Amazon exceeded Wall Street’s expectations by earning revenue in the fourth quarter of 2024, but it anticipates a decline in the coming quarter.
Finishing the year on a high note, the retail giant reported $187.79 billion in revenue and $1.86 per share, surpassing analysts’ revenue estimates of $187.3 billion and $1.49 per share.
The robust revenues reflect a strong holiday shopping season, with online spending increasing by 8.7% year-on-year in November and December, according to Adobe Analytics. Overall, consumers spent $241 billion over the two-month period, as reported by Adobe.
“The holiday shopping season was Amazon’s most successful ever. We are grateful for the support of our customers, sales partners, and employees who contributed to this success,” stated Andy Jassy, Amazon’s CEO. Read the full statement.
Despite beating expectations, Amazon fell short of analyst sales estimates for the next quarter. The company forecasts sales between $151 billion and $15.5 billion, while analysts had estimated $15.85 billion.
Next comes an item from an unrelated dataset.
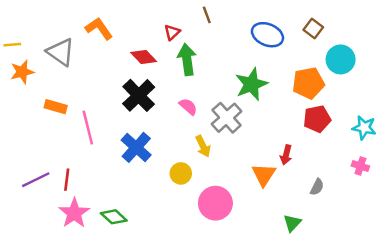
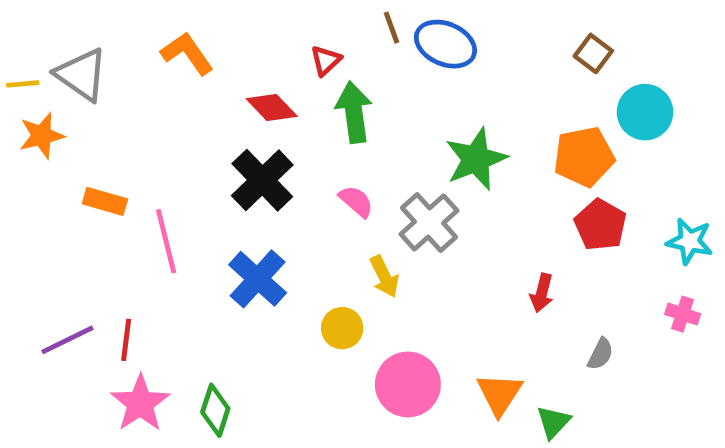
blue ellipse: (267, 35) -> (445, 44), moved
gray triangle: (61, 52) -> (82, 75), moved
red pentagon: (317, 119) -> (600, 225), turned -30
orange triangle: (264, 175) -> (499, 394), moved
green diamond: (114, 217) -> (215, 410), turned 65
Stock prices dropped after hours but recovered to previous levels the following day.
Wall Street has acknowledged Amazon’s cost-cutting measures in recent years. Jassy implemented layoffs and cuts across various departments, resulting in a positive financial impact on Amazon’s revenue.
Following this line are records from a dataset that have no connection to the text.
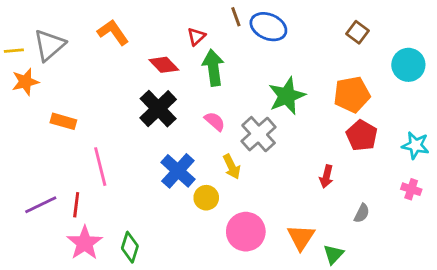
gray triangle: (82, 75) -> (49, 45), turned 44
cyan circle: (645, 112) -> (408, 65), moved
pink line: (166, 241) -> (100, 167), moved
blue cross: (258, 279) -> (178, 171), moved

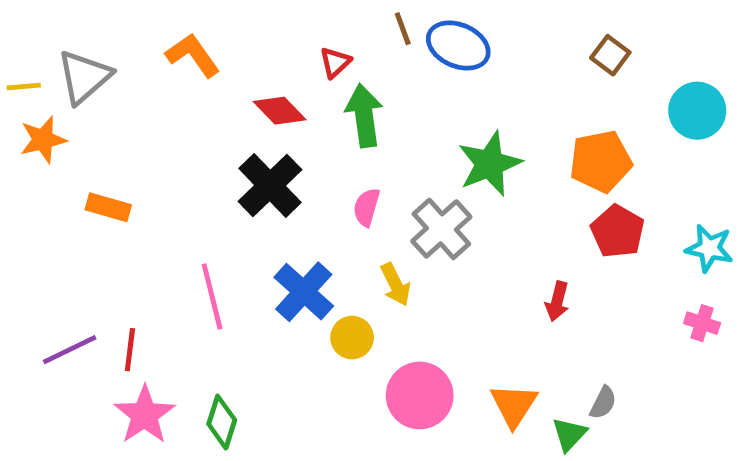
pink semicircle: (215, 121) -> (367, 207), turned -115
pink line: (100, 167) -> (212, 297), moved
gray semicircle: (362, 213) -> (603, 403), moved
During the revenue announcement, Jassy highlighted Amazon’s new innovations, particularly in artificial intelligence, such as the new AI chip Trainium2. Jassy emphasized the practical benefits of these technologies in the evolving tech landscape.
Amazon’s executive chairman, Jeff Bezos, has reconciled with Donald Trump after years of criticism. Amazon contributed $1 million to the president’s inaugural fund, and Bezos was present at Trump’s swearing-in ceremony.
Jassy followed Trump’s lead by scaling back Amazon’s DEI efforts, and Bezos withdrew support for the Climate Change and Biodiversity Fund.